> _Exercise instructions_
Write out the text of every row below word for word, line by line, and leave the pictures out.

### Data to examine

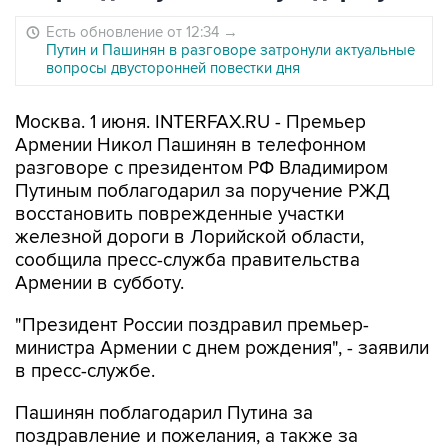
Есть обновление от 12:34
→
Путин и Пашинян в разговоре затронули актуальные
вопросы двусторонней повестки дня
Москва. 1 июня. INTERFAX.RU - Премьер
Армении Никол Пашинян в телефонном
разговоре с президентом РФ Владимиром
Путиным поблагодарил за поручение РЖД
восстановить поврежденные участки
железной дороги в Лорийской области,
сообщила пресс-служба правительства
Армении в субботу.
"Президент России поздравил премьер-
министра Армении с днем рождения", - заявили
в пресс-службе.
Пашинян поблагодарил Путина за
поздравление и пожелания, а также за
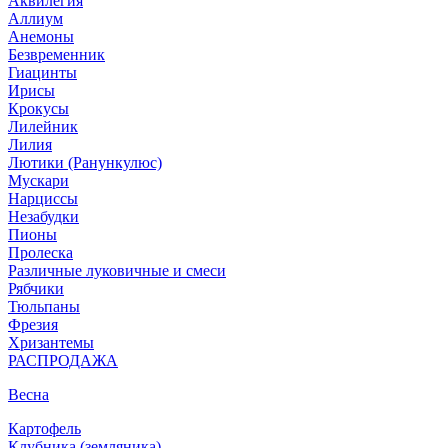
Аквилегия
Аллиум
Анемоны
Безвременник
Гиацинты
Ирисы
Крокусы
Лилейник
Лилия
Лютики (Ранункулюс)
Мускари
Нарцисcы
Незабудки
Пионы
Пролеска
Различные луковичные и смеси
Рябчики
Тюльпаны
Фрезия
Хризантемы
РАСПРОДАЖА
Весна
Картофель
Клубника (земляника)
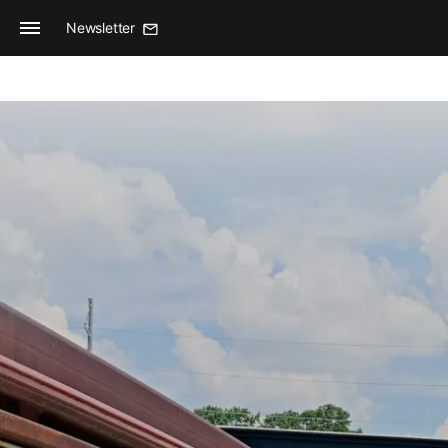
Newsletter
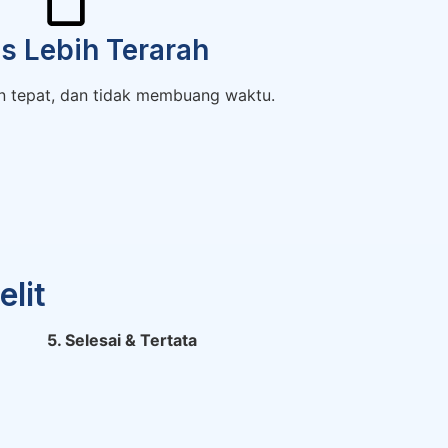
s Lebih Terarah
en tepat, dan tidak membuang waktu.
lit
5. Selesai & Tertata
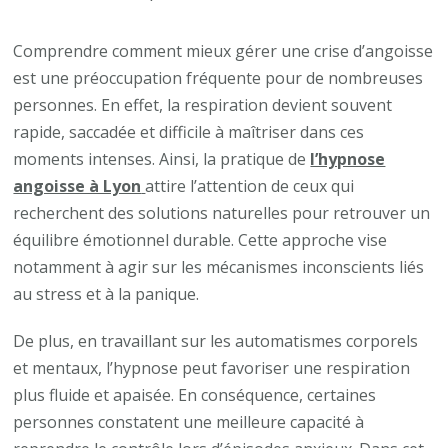
Est-
ce
Comprendre comment mieux gérer une crise d’angoisse
que
est une préoccupation fréquente pour de nombreuses
l’hy
personnes. En effet, la respiration devient souvent
ango
rapide, saccadée et difficile à maîtriser dans ces
à
moments intenses. Ainsi, la pratique de
l’hypnose
Lyon
angoisse à Lyon
attire l’attention de ceux qui
aide
recherchent des solutions naturelles pour retrouver un
à
équilibre émotionnel durable. Cette approche vise
mieu
notamment à agir sur les mécanismes inconscients liés
cont
au stress et à la panique.
sa
De plus, en travaillant sur les automatismes corporels
resp
et mentaux, l’hypnose peut favoriser une respiration
en
plus fluide et apaisée. En conséquence, certaines
cas
personnes constatent une meilleure capacité à
d’an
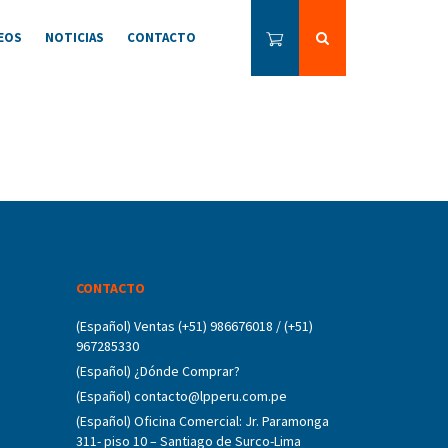
EOS
NOTICIAS
CONTACTO
CONTACTO
(Español) Ventas (+51) 986676018 / (+51)
967285330
(Español) ¿Dónde Comprar?
(Español) contacto@lpperu.com.pe
(Español) Oficina Comercial: Jr. Paramonga
311- piso 10 – Santiago de Surco-Lima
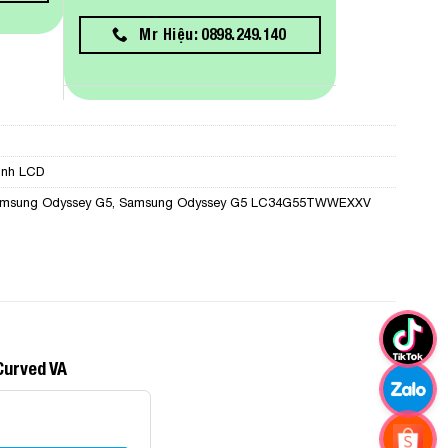
Mr Hiệu: 0898.249.140
ình LCD
msung Odyssey G5
,
Samsung Odyssey G5 LC34G55TWWEXXV
Curved VA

######

> _Answer for the task_
Есть обновление от 12:34
→
Путин и Пашинян в разговоре затронули актуальные
вопросы двусторонней повестки дня
Москва. 1 июня. INTERFAX.RU - Премьер
Армении Никол Пашинян в телефонном
разговоре с президентом РФ Владимиром
Путиным поблагодарил за поручение РЖД
восстановить поврежденные участки
железной дороги в Лорийской области,
сообщила пресс-служба правительства
Армении в субботу.
"Президент России поздравил премьер-
министра Армении с днем рождения", - заявили
в пресс-службе.
Пашинян поблагодарил Путина за
поздравление и пожелания, а также за
Аквилегия
Аллиум
Анемоны
Безвременник
Гиацинты
Ирисы
Крокусы
Лилейник
Лилия
Лютики (Ранункулюс)
Мускари
Нарцисcы
Незабудки
Пионы
Пролеска
Различные луковичные и смеси
Рябчики
Тюльпаны
Фрезия
Хризантемы
РАСПРОДАЖА
Весна
Картофель
Клубника (земляника)
Newsletter
s Lebih Terarah
en tepat, dan tidak membuang waktu.
lit
5. Selesai & Tertata
Est-
ce
Comprendre comment mieux gérer une crise d’angoisse
que
est une préoccupation fréquente pour de nombreuses
l’hy
personnes. En effet, la respiration devient souvent
ango
rapide, saccadée et difficile à maîtriser dans ces
à
moments intenses. Ainsi, la pratique de
l’hypnose
Lyon
angoisse à Lyon
attire l’attention de ceux qui
aide
recherchent des solutions naturelles pour retrouver un
à
équilibre émotionnel durable. Cette approche vise
mieu
notamment à agir sur les mécanismes inconscients liés
cont
au stress et à la panique.
sa
De plus, en travaillant sur les automatismes corporels
resp
et mentaux, l’hypnose peut favoriser une respiration
en
plus fluide et apaisée. En conséquence, certaines
cas
personnes constatent une meilleure capacité à
d’an
EOS
NOTICIAS
CONTACTO
CONTACTO
(Español) Ventas (+51) 986676018 / (+51)
967285330
(Español) ¿Dónde Comprar?
(Español) contacto@lpperu.com.pe
(Español) Oficina Comercial: Jr. Paramonga
311- piso 10 – Santiago de Surco-Lima
Mr Hiệu: 0898.249.140
ình LCD
msung Odyssey G5
,
Samsung Odyssey G5 LC34G55TWWEXXV
Curved VA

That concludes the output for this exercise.